Edi mendalilkan bahwa jika frasa “menjabat” dalam Pasal 7 ayat (2) huruf n Undang-Undang Nomor 10 Tahun 2016 dimohonkan untuk dimaknai pejabat definitif saja (2 tahun 9 hari). Dalam Putusan MK Nomor 2/PUU-XXI/2023 pertimbangan hukum pada pokok permohonan nomor 3.13.2, Mahkamah menyatakan bahwa berkaitan dengan persoalan masa jabatan satu periode untuk kepala daerah telah diputuskan dalam PMK Nomor 22/PUU-VII/2009 yang diucapkan dalam sidang terbuka untuk umum pada 17 November 2009.

Mahkamah berpendapat bahwa setengah masa jabatan atau lebih dihitung satu kali masa jabatan. Artinya, jika seseorang telah menjabat kepala daerah atau sebagai pejabat kepala daerah selama setengah atau lebih masa jabatan, maka yang bersangkutan dihitung telah menjabat satu kali masa jabatan. Putusan ini menjelaskan bahwa 1 periode itu minimal 2,5 tahun dihitung opsional antara kepala daerah atau pejabat kepala daerah.

Kemudian pada pokok permohonan nomor 3.13.3, Mahkamah juga telah berpendirian dalam pertimbangan hukum Putusan 67/PUU-XVIII/2020 bahwa menjabat sebagai gubernur, bupati, wali kota dalam Pasal 7 ayat (2) huruf n UU 10/2016 dinyatakan bertentangan dengan UUD 1945 dan tidak mempunyai kekuatan hukum mengikat sepanjang tidak dimaknai menjadi menjabat sebagai gubernur, bupati, wali kota dan/atau menjadi pejabat gubernur, bupati, wali kota telah dijawab secara tegas dalam pertimbangan hukum Putusan MK Nomor 22/PUU-VII/2009 tersebut. Artinya, penghitungan masa jabatan tidak berpeluang digabung antara kepala daerah dan pejabat kepala daerah.

Dengan demikian, berdasarkan pertimbangan hukum dan amar Putusan MK Nomor 22/PUU-VII/2009 yang kemudian dikuatkan dalam pertimbangan hukum Putusan MK Nomor 67/PUU-XVIII/2020, makna kata “menjabat” dimaksud telah jelas dan tidak perlu dimaknai lain selain makna dimaksud dalam putusan tersebut. Maka permohonan Edi pada frase “menjabat” tidak mempunyai kekuatan hukum mengikat sepanjang tidak dimaknai menjadi “menjabat secara definitif”, dengan sendirinya telah terjawab oleh pertimbangan hukum kedua putusan tersebut.

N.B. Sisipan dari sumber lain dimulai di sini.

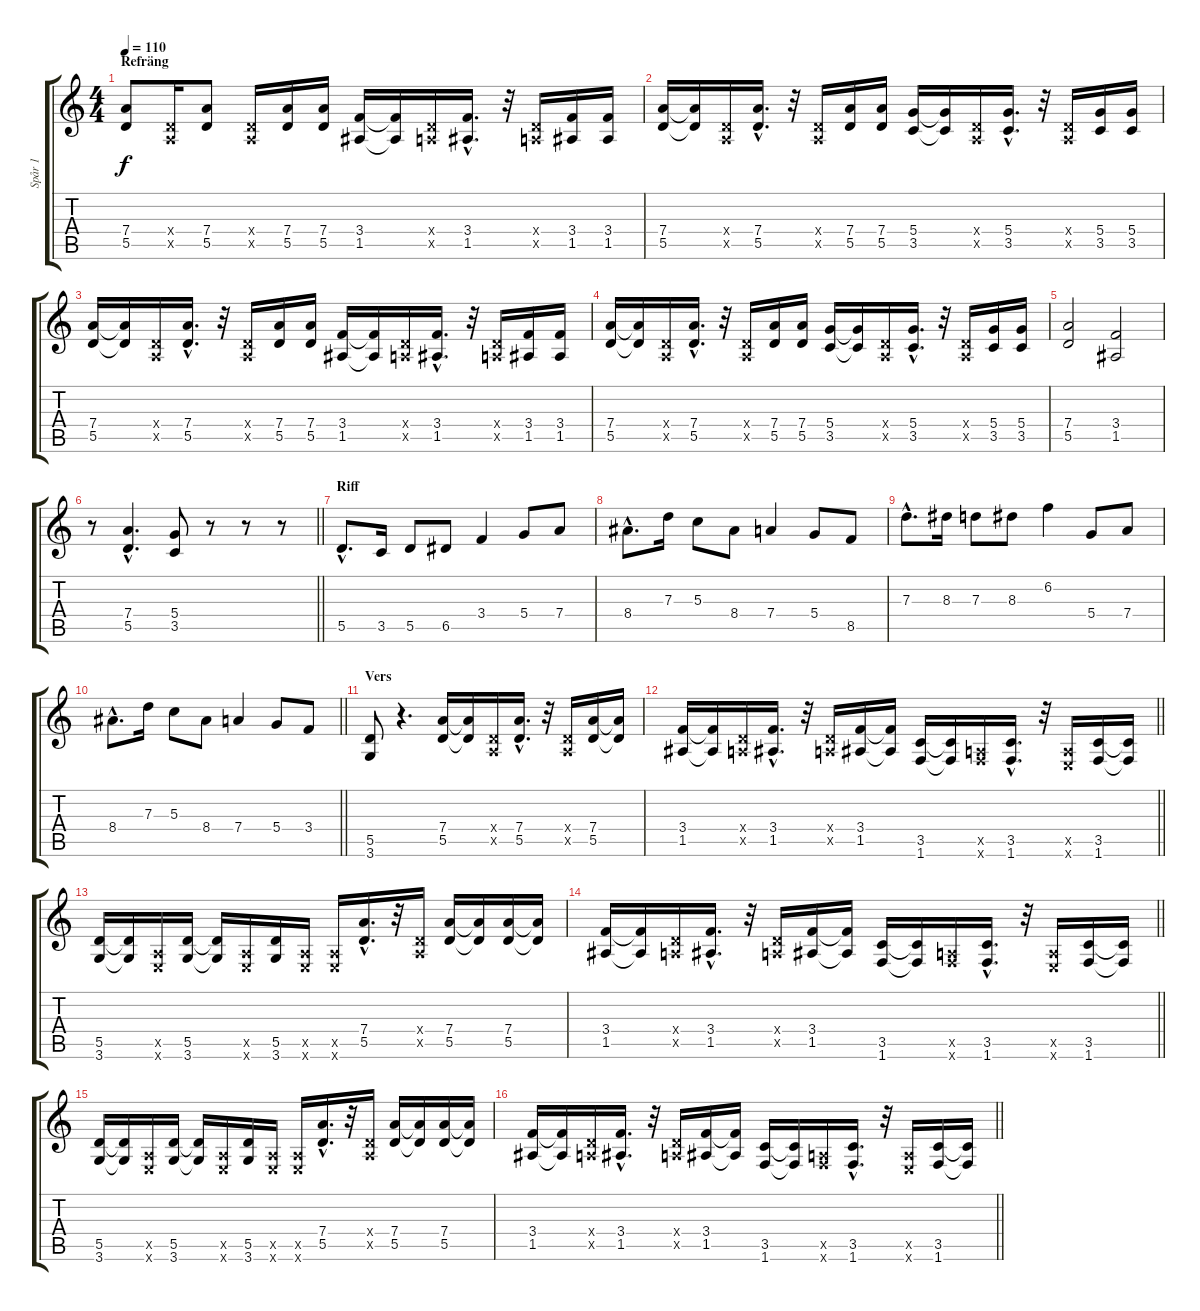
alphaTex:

\track ("Spår 1" "Spår 1") {instrument distortionguitar}
\staff {score tabs}
\tuning (E4 B3 G3 D3 A2 E2) {hide}
\ts (4 4)
\section ("" "Refräng")
\tempo 110
\clef g2
\ks c
(7.4 5.5).8{dy f} (0.4{x} 0.5{x}).16 (7.4 5.5).8 (0.4{x} 0.5{x}).16 (7.4 5.5).16 (7.4 5.5).16 (3.4 1.5).16 (3.4{t} 1.5{t}).16 (0.4{x} 0.5{x}).16 (3.4{hac} 1.5{hac}).16{d} r.32 (0.4{x} 0.5{x}).16 (3.4 1.5).16 (3.4 1.5).16 |
(7.4 5.5).16 (7.4{t} 5.5{t}).16 (0.4{x} 0.5{x}).16 (7.4{hac} 5.5{hac}).16{d} r.32 (0.4{x} 0.5{x}).16 (7.4 5.5).16 (7.4 5.5).16 (5.4 3.5).16 (5.4{t} 3.5{t}).16 (0.4{x} 0.5{x}).16 (5.4{hac} 3.5{hac}).16{d} r.32 (0.4{x} 0.5{x}).16 (5.4 3.5).16 (5.4 3.5).16 |
(7.4 5.5).16 (7.4{t} 5.5{t}).16 (0.4{x} 0.5{x}).16 (7.4{hac} 5.5{hac}).16{d} r.32 (0.4{x} 0.5{x}).16 (7.4 5.5).16 (7.4 5.5).16 (3.4 1.5).16 (3.4{t} 1.5{t}).16 (0.4{x} 0.5{x}).16 (3.4{hac} 1.5{hac}).16{d} r.32 (0.4{x} 0.5{x}).16 (3.4 1.5).16 (3.4 1.5).16 |
(7.4 5.5).16 (7.4{t} 5.5{t}).16 (0.4{x} 0.5{x}).16 (7.4{hac} 5.5{hac}).16{d} r.32 (0.4{x} 0.5{x}).16 (7.4 5.5).16 (7.4 5.5).16 (5.4 3.5).16 (5.4{t} 3.5{t}).16 (0.4{x} 0.5{x}).16 (5.4{hac} 3.5{hac}).16{d} r.32 (0.4{x} 0.5{x}).16 (5.4 3.5).16 (5.4 3.5).16 |
(7.4 5.5).2 (3.4 1.5).2 |
\barLineRight lightlight
r.8 (7.4{hac} 5.5{hac}).4{d} (5.4 3.5).8 r.8 r.8 r.8 |
\section ("" "Riff")
5.5{hac}.8{d} 3.5.16 5.5.8 6.5.8 3.4.4 5.4.8 7.4.8 |
8.4{hac}.8{d} 7.3.16 5.3.8 8.4.8 7.4.4 5.4.8 8.5.8 |
7.3{hac}.8{d} 8.3.16 7.3.8 8.3.8 6.2.4 5.4.8 7.4.8 |
\barLineRight lightlight
8.4{hac}.8{d} 7.3.16 5.3.8 8.4.8 7.4.4 5.4.8 3.4.8 |
\section ("" "Vers")
(5.5 3.6).8 r.4{d} (7.4 5.5).16 (7.4{t} 5.5{t}).16 (0.4{x} 0.5{x}).16 (7.4{hac} 5.5{hac}).16{d} r.32 (0.4{x} 0.5{x}).16 (7.4 5.5).16 (7.4{t} 5.5{t}).16 |
\barLineRight lightlight
(3.4 1.5).16 (3.4{t} 1.5{t}).16 (0.4{x} 0.5{x}).16 (3.4{hac} 1.5{hac}).16{d} r.32 (0.4{x} 0.5{x}).16 (3.4 1.5).16 (3.4{t} 1.5{t}).16 (3.5 1.6).16 (3.5{t} 1.6{t}).16 (0.5{x} 1.6{x}).16 (3.5{hac} 1.6{hac}).16{d} r.32 (0.5{x} 0.6{x}).16 (3.5 1.6).16 (3.5{t} 1.6{t}).16 |
(5.5 3.6).16 (5.5{t} 3.6{t}).16 (0.5{x} 0.6{x}).16 (5.5 3.6).16 (5.5{t} 3.6{t}).16 (0.5{x} 0.6{x}).16 (5.5 3.6).16 (0.5{x} 0.6{x}).16 (0.5{x} 0.6{x}).16 (7.4{hac} 5.5{hac}).16{d} r.32 (0.4{x} 0.5{x}).16 (7.4 5.5).16 (7.4{t} 5.5{t}).16 (7.4 5.5).16 (7.4{t} 5.5{t}).16 |
\barLineRight lightlight
(3.4 1.5).16 (3.4{t} 1.5{t}).16 (0.4{x} 0.5{x}).16 (3.4{hac} 1.5{hac}).16{d} r.32 (0.4{x} 0.5{x}).16 (3.4 1.5).16 (3.4{t} 1.5{t}).16 (3.5 1.6).16 (3.5{t} 1.6{t}).16 (0.5{x} 1.6{x}).16 (3.5{hac} 1.6{hac}).16{d} r.32 (0.5{x} 0.6{x}).16 (3.5 1.6).16 (3.5{t} 1.6{t}).16 |
(5.5 3.6).16 (5.5{t} 3.6{t}).16 (0.5{x} 0.6{x}).16 (5.5 3.6).16 (5.5{t} 3.6{t}).16 (0.5{x} 0.6{x}).16 (5.5 3.6).16 (0.5{x} 0.6{x}).16 (0.5{x} 0.6{x}).16 (7.4{hac} 5.5{hac}).16{d} r.32 (0.4{x} 0.5{x}).16 (7.4 5.5).16 (7.4{t} 5.5{t}).16 (7.4 5.5).16 (7.4{t} 5.5{t}).16 |
\barLineRight lightlight
(3.4 1.5).16 (3.4{t} 1.5{t}).16 (0.4{x} 0.5{x}).16 (3.4{hac} 1.5{hac}).16{d} r.32 (0.4{x} 0.5{x}).16 (3.4 1.5).16 (3.4{t} 1.5{t}).16 (3.5 1.6).16 (3.5{t} 1.6{t}).16 (0.5{x} 1.6{x}).16 (3.5{hac} 1.6{hac}).16{d} r.32 (0.5{x} 0.6{x}).16 (3.5 1.6).16 (3.5{t} 1.6{t}).16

Ketika masa jabatan hanya boleh dimaknai oleh Putusan 22/PUU-VII/2009 dan dikuatkan Putusan 67/PUU-XVIII/2020 maka tinggal kita hitung masa jabatan kepala daerah atau pejabat kepala daerah yang sifatnya opsional.

MK juga telah menjawab dengan Surat Nomor 2904/HK.07/06/2024 yang ditujukan kepada Plh Direktur Jenderal Otonomi Daerah Kementerian Dalam Negeri RI perihal agar MK mengeluarkan fatwa atas Putusan MK Nomor 2/PUU-XXI/2023. Dalam surat tersebut, MK memandang putusannya telah jelas, sehingga tidak memerlukan pemaknaan lebih lanjut. Karena itu, permohonan agar MK memberikan fatwa tidak dapat dipenuhi.

Apa konsekuensi lebih lanjut setelah MK menolak untuk memberikan fatwa? Hingga saat ini berarti limitasi untuk menghitung masa jabatan tetap dihitung dari mulai pelantikan. Sebab, MK dalam Putusan Nomor 2/PUU-XXI/2023 tidak menjelaskan lebih lanjut bagaimana cara menghitung satu periode masa jabatan definitif dan jabatan sementara.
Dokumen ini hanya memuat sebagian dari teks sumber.